Our dump of the VM came out at about 450MB of JSON. We loaded it into MongoDB and did some analysis. We were surprised by what we found. There were well over 2 million live objects in the VM, and it was very difficult to tell at a glance which should be there and which should not.

As mentioned earlier there are some objects that you want to ‘leak’, especially true when it comes to Rails. For instance, Rails uses ActiveSupport::Callbacks in many key places, such as ActiveRecord callbacks or ActionController filters. We had tons of Proc objects created by ActiveSupport::Callbacks in our VM, but these were all things that needed to stick around in order for Shopify to function properly.

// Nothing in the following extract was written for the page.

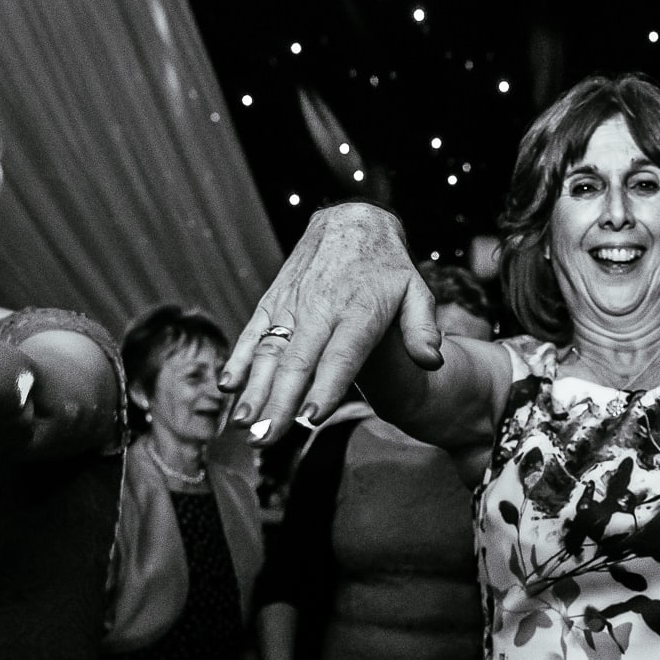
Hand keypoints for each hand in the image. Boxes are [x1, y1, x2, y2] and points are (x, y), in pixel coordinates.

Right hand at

This was too much information, with not enough context, for us to do anything meaningful with.

Memprof stats

More useful, in terms of context, is having a look at Memprof.stats and the middleware that ships with Memprof. Using these you can get an idea of what is being allocated during the course of a single web request, and ultimately how that changes over time. It’s all about noticing a pattern of live objects growing over time without stopping.

memprof.com

The other useful tool we used was memprof.com. It allows you to upload a JSON VM dump (via the memprof gem) and analyse it using a slick web interface that picks up on patterns in the data and shows relevant reports. It has since been taken offline and open sourced by tmm1 at https://github.com/tmm1/memprof.com.

Unable to reproduce our memory leak on development or staging we decided to run memprof on one of our production app servers. We were only able to put it in rotation for a few minutes because it increased response time by 1000% due to the modifications made by memprof. The memory leak that we were experiencing would typically take a few hours to show itself, so we weren’t sure if a few minutes of data would be enough to notice the pattern we were looking for.

We uploaded the JSON dump to memprof.com and started using the web UI to look for our problem. Different people on the team got involved and, as I mentioned earlier, this data can be confusing. After seeing the huge amount of Proc object from ActiveSupport::Callbacks some claimed that “ActiveSupport::Callbacks is obviously leaking objects on every request”. Unfortunately it wasn’t that simple and we weren’t able to find any patterns using memprof.com.

Good ol’ debuggin: Hunches & Teamwork

Unable to make progress using these approaches we were back to square one. I began testing locally again and, through spying on Activity Monitor, thought that I noticed a pattern emerging. So I double-checked that I had all the same software stack running that our production environment has, and then the pattern disappeared.

It was odd, but I had a hunch that it had something to do with a bad connection to memcached. I shared my hunch with @wisqnet and he started doing some testing of his own. We left our chat window open as we were testing and shared all of our findings.

This was immensely helpful so that we could both begin tracing patterns between each others results. Eventually we tracked down a pattern. If we consistently hit a URL we could see the memory usage climb and never stop. We eventually boiled it down to a single of code:

loop { Rails.cache.write(rand(10**10).to_s, rand(10**10).to_s) }

If we ran that code in a console and then shut down the memcached instance it was using, memory usage immediately spiked.

Now What?

Now that it was reproducible we were able to experiment with fixing it. We tracked the issue down to our memcached client library. We immediately switched libraries and the problem disappeared in production. We let the library author know about the issue and he had it fixed in hours. We switched back to our original library and all was well!


Finally

It turned out that the memory leak was happening in a C extension, so the Ruby tools would not have been able to find the problem.

Three pieces of advice to anyone looking for a memory leak:

  1. Make it reproducible!
  2. Trust your hunches, even if they don’t make sense.
  3. Work with somebody else. Bouncing your theories off of someone else is the most helpful thing you can do.